Q.1.  A cubic unit cell is made up of X and Y elements. If X are present on the corners of the cube and Y are present on centres of faces of cube, then find the formula of the compound.

Q.2.  A cubic solid is made up of two elements X and Y. Atoms Y are present at the corners of the cube and atoms X at the body centre. What is the formula of the compound?

Q.3.  A compound of X and Y crystallizes in cubic structure in which Y atoms are at corners and X atoms are at the alternate faces (ends) of the cube. Find the formula of the compound.

Q.4.  A unit cell consists of a cube in which there are A atoms at the corners and B atoms at the face centres and A atoms are missing from 2 corners in each unit cell. What is the simplest formula of the compound?
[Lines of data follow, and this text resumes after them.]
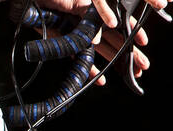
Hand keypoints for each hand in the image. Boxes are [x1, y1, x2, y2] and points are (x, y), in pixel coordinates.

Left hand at [33, 0, 168, 85]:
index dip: (132, 33)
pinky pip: (80, 60)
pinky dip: (89, 71)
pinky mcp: (66, 44)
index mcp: (96, 9)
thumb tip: (98, 39)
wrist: (29, 3)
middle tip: (142, 66)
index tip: (143, 44)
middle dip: (129, 53)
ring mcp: (79, 34)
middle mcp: (90, 22)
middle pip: (115, 40)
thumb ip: (94, 14)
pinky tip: (101, 80)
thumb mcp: (80, 0)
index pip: (121, 21)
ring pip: (102, 51)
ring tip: (130, 73)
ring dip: (115, 63)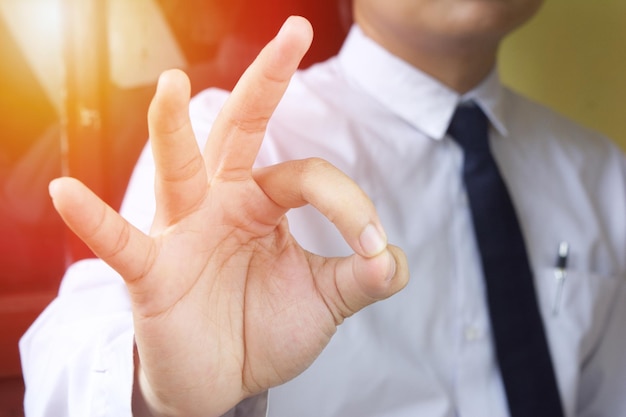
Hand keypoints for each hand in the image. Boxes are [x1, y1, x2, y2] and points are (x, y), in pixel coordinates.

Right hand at [49, 16, 408, 416]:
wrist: (222, 381)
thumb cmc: (265, 329)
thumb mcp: (324, 300)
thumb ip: (361, 278)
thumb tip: (391, 258)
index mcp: (263, 203)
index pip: (308, 176)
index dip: (349, 205)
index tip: (372, 248)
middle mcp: (222, 203)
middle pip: (239, 131)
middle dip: (265, 83)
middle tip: (295, 32)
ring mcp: (184, 232)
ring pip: (178, 168)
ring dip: (173, 127)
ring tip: (173, 83)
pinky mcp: (152, 272)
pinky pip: (120, 243)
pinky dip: (94, 221)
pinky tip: (65, 193)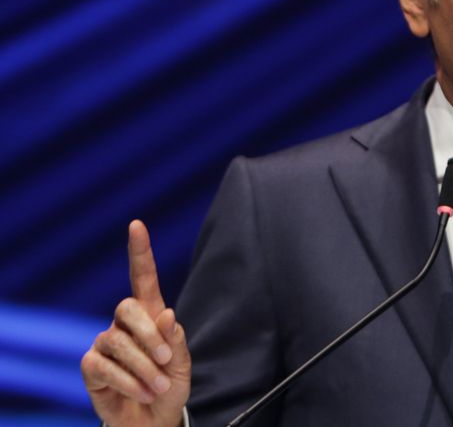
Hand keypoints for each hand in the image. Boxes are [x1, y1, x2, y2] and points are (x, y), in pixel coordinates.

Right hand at [81, 220, 190, 426]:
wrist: (153, 420)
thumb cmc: (169, 386)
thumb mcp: (182, 365)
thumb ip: (175, 340)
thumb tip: (166, 314)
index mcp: (150, 315)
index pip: (142, 277)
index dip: (140, 252)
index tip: (137, 225)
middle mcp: (123, 324)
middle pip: (127, 308)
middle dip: (149, 335)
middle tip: (167, 362)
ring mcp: (104, 344)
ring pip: (117, 342)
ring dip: (143, 367)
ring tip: (159, 386)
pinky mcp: (91, 367)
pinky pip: (104, 366)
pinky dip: (128, 382)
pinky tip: (142, 392)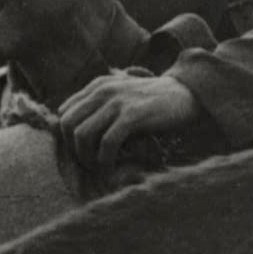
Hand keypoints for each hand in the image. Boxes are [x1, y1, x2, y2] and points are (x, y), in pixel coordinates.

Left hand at [58, 71, 200, 172]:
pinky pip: (107, 142)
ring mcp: (117, 102)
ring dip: (86, 157)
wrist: (188, 94)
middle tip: (86, 163)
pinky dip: (104, 159)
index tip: (80, 151)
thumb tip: (77, 135)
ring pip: (82, 134)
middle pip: (67, 124)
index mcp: (97, 86)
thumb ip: (100, 107)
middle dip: (72, 149)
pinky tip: (110, 167)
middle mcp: (102, 91)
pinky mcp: (133, 115)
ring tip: (98, 167)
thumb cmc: (153, 102)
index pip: (64, 112)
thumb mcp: (122, 97)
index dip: (66, 136)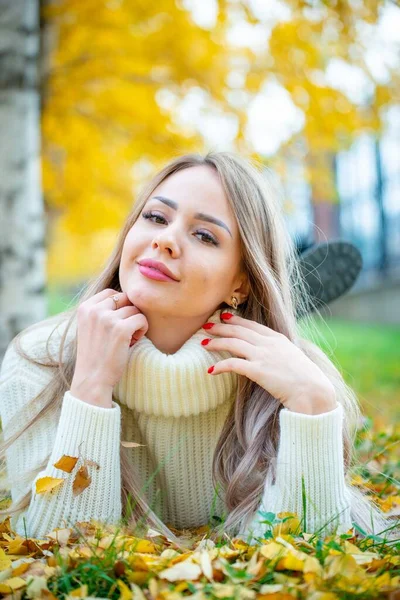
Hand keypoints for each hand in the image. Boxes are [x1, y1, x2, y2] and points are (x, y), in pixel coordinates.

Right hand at [71, 289, 148, 400]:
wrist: (92, 380)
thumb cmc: (95, 354)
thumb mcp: (89, 327)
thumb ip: (100, 311)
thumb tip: (125, 296)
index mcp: (85, 308)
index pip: (111, 293)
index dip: (119, 306)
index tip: (115, 324)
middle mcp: (94, 310)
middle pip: (125, 298)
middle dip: (128, 313)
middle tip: (124, 331)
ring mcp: (107, 319)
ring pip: (135, 309)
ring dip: (135, 323)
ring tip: (127, 339)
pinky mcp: (121, 329)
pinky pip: (142, 319)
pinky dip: (142, 330)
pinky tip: (132, 342)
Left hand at [201, 312, 336, 413]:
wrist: (313, 391)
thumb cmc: (306, 379)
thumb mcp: (294, 358)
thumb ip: (280, 352)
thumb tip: (272, 355)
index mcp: (278, 339)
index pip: (252, 325)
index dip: (236, 319)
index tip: (224, 316)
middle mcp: (268, 344)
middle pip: (239, 330)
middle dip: (221, 327)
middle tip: (207, 326)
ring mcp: (263, 356)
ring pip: (233, 343)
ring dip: (216, 342)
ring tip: (203, 343)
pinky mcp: (258, 371)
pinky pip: (233, 364)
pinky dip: (220, 365)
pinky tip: (211, 370)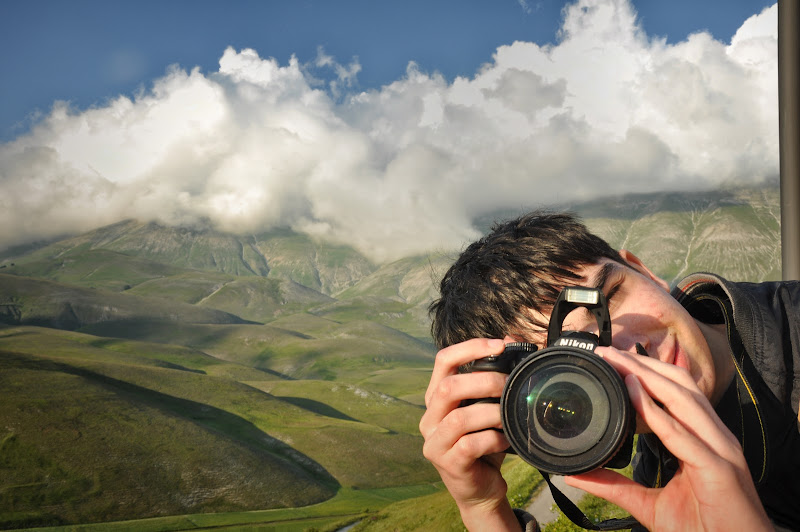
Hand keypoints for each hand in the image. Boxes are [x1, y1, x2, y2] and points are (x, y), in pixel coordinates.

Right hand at [419, 338, 522, 530]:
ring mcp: (435, 442)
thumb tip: (511, 339)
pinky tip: (505, 439)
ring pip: (460, 418)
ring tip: (510, 415)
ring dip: (492, 413)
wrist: (482, 489)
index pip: (443, 361)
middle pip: (448, 387)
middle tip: (510, 385)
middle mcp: (430, 418)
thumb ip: (494, 377)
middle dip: (485, 381)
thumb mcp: (489, 408)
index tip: (499, 344)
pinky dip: (493, 439)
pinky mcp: (448, 464)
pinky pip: (470, 445)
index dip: (470, 347)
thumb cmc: (485, 444)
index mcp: (437, 398)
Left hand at [564, 347, 770, 531]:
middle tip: (607, 351)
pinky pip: (681, 433)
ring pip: (683, 398)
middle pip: (679, 385)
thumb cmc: (704, 530)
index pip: (676, 393)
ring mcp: (720, 451)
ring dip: (647, 375)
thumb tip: (577, 475)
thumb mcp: (650, 505)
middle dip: (643, 364)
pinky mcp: (718, 469)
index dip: (647, 371)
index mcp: (704, 440)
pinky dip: (655, 411)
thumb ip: (616, 487)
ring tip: (617, 361)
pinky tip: (633, 393)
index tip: (613, 360)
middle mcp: (715, 438)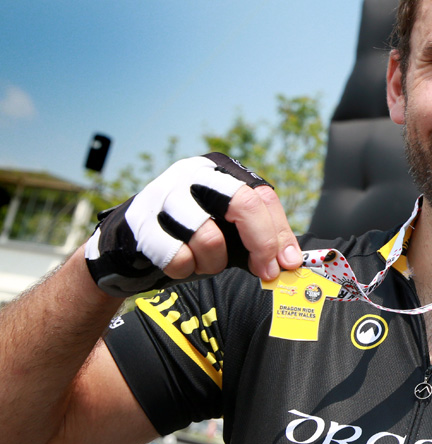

Q.5.  If three elements P, Q and R crystallise in a cubic solid lattice with P atoms at the corners, Q atoms at the cube centres and R atoms at the centre of the edges, then write the formula of the compound.

Q.6.  In a face centred cubic arrangement of A and B atoms, A atoms occupy the corners and B atoms occupy the face centres of the unit cell. If one of the atoms is missing from the corner in each unit cell, what is the simplest formula of the compound?

Q.7.  Tungsten crystallizes in body centred cubic lattice. Calculate the number of unit cells in 1.5 g of tungsten (Atomic mass of tungsten = 184 u).

Q.8.  Calculate the number of unit cells in 8.1 g of aluminium if it crystallizes in a face-centred cubic (fcc) structure. (Atomic mass of Al = 27 g mol^-1).

Q.9.  Calculate the atomic radius of elementary silver which crystallises in face centred cubic lattice with unit cell edge length 4.086 × 10 ^-10 m.

Q.10.  Tungsten crystallizes in body centred cubic unit cell. If edge of the unit cell is 316.5 pm, what is the radius of the tungsten atom?

Q.11.  Sodium crystallizes in a bcc unit cell. Calculate the approximate number of unit cells in 9.2 g of sodium (Atomic mass of Na = 23 u).

Q.12.  Aluminium crystallizes in a fcc structure. Atomic radius of the metal is 125 pm. Calculate the edge length of the unit cell of the metal?

Q.13.  The length of the unit cell edge of a body centred cubic metal crystal is 352 pm. Calculate the radius of an atom of the crystal.

Q.14.  Gold (atomic radius = 0.144 nm) crystallizes in face centred unit cell. What is the length of the side of the cell?